Le cas du professeur Serge Hubert Togouet Zebaze est emblématique de l’absurdité du procédé. Cet hydrobiologiste reconnu, représentant syndical, a découvert son nom sur cette liste infamante alors qu’il supervisait activement des thèses de doctorat à l’université de Yaoundé I. « Comment l’aurais-je fait en étant absent ? », s’interroge-t-il, avec une colère froide. Sa question, légitime, en soulève une autre, plus fondamentale : sur quels critères aussi rudimentaires et visiblement défaillants cette liste a-t-elle été établie ? La simple collecte des données de sortie du territoire sur cinq ans, sans croisement avec les activités professionnelles, les congés autorisés ou les missions académiques, est d’une indigence consternante. Elle réduit la complexité d’une carrière universitaire – ponctuée de colloques, de coopérations internationales et de recherches sur le terrain – à un simple comptage de tampons dans un passeport.

Pire encore, cette opération de police administrative, présentée comme une chasse aux « fonctionnaires fantômes », rate sa cible et se transforme en injustice flagrante. Le professeur Zebaze le dénonce avec force : si le syndicat est favorable à une purge des véritables absents qui privent de postes de jeunes docteurs, la liste publiée est « une injure ». Elle inclut des enseignants en poste et actifs, tandis que de nombreux cas notoires d’absence prolongée échappent manifestement au filet. Cette sélection hasardeuse crée un profond sentiment d’iniquité et sape la confiance dans l’action de l’État.
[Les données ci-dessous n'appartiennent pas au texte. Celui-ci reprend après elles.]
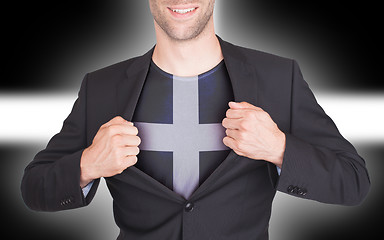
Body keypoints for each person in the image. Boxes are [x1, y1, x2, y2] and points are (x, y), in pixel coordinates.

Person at [21, 0, 370, 239]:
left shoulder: (279, 78)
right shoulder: (101, 87)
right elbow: (34, 187)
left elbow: (354, 181)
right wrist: (87, 165)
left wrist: (280, 148)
Le scandale dépasse largement le seul secteur de l’Enseignement supérieur. La note interministérielle évoque, tous ministères confondus, près de 11 000 agents publics potentiellement concernés par ces absences. Ce chiffre astronomique, s’il est avéré, peint le tableau d’une administration camerounaise en partie fictive, où des salaires continueraient à être versés à des personnes ayant quitté le pays, parfois depuis des années. Cette hémorragie financière est intolérable dans un contexte de restrictions budgétaires et de pressions sociales.
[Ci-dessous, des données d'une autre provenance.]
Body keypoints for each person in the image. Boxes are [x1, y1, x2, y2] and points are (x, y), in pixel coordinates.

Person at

Mais la réponse apportée – un fichage massif et public – n’est pas à la hauteur des enjeux. Elle substitue à une réforme en profondeur, transparente et concertée, une sanction collective et humiliante. Elle fait porter sur les seuls agents, y compris ceux qui servent leur pays avec dévouement, le poids des dysfonctionnements d’un système dont la responsabilité est d’abord politique et hiérarchique. Où étaient les contrôles internes ? Où est la gestion rigoureuse des personnels ? Pourquoi avoir laissé une telle situation perdurer avant de réagir par une mesure aussi brutale et maladroite ?

Cette liste est un coup de tonnerre dans un ciel déjà lourd de tensions. Elle démontre, si besoin était, l’urgence d’une modernisation et d’une moralisation de la fonction publique camerounaise. Mais cette nécessaire assainissement ne peut se faire dans la précipitation, l’approximation et l’humiliation. Il exige des procédures claires, équitables, respectueuses du droit et du travail de chacun. L’État se doit d’être exemplaire. En publiant cette liste, il a failli à son devoir de protection de ses agents et de garant de l’ordre. L’Enseignement supérieur, pilier de l’avenir du pays, mérite mieux qu’un traitement à la serpe. Le gouvernement doit immédiatement rectifier le tir, présenter des excuses aux personnels injustement mis en cause et engager, avec les représentants syndicaux, un audit sérieux et ciblé. La crédibilité de l’État et l’honneur de ses serviteurs sont en jeu.